Directions for this task =
Needed from the data below: every line from the one with "[307,149,354,159] retrieve ->" up to and including the one with "[548,357,578,369] then, -> (254, 615) none", repeated exactly and with nothing else.

Stored entries =

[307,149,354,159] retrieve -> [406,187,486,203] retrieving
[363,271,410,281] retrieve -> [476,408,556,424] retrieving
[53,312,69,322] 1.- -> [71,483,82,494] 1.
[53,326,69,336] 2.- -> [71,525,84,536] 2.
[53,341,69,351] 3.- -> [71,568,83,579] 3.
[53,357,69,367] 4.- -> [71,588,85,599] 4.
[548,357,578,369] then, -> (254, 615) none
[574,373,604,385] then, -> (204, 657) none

==

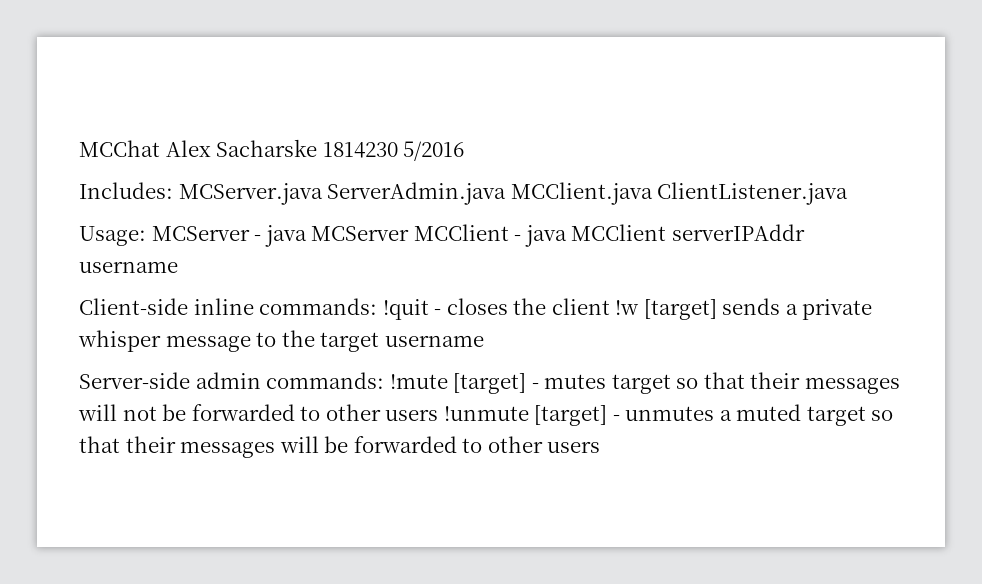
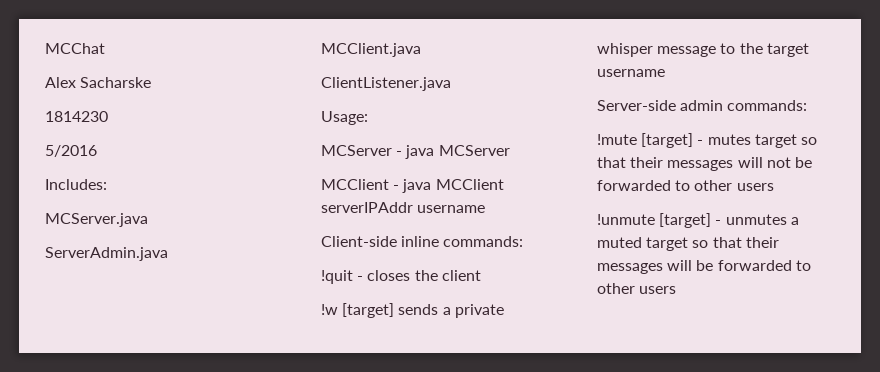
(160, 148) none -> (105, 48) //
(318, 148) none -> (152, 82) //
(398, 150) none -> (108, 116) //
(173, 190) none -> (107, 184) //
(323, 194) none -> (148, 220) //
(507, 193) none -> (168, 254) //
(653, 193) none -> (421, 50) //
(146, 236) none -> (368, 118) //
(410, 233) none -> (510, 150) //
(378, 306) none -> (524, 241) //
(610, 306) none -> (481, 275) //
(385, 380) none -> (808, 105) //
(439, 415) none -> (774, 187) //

Output of the exercise =
[307,149,354,159] retrieve -> [406,187,486,203] retrieving
[363,271,410,281] retrieve -> [476,408,556,424] retrieving
[53,312,69,322] 1.- -> [71,483,82,494] 1.
[53,326,69,336] 2.- -> [71,525,84,536] 2.
[53,341,69,351] 3.- -> [71,568,83,579] 3.
[53,357,69,367] 4.- -> [71,588,85,599] 4.
[548,357,578,369] then, -> (254, 615) none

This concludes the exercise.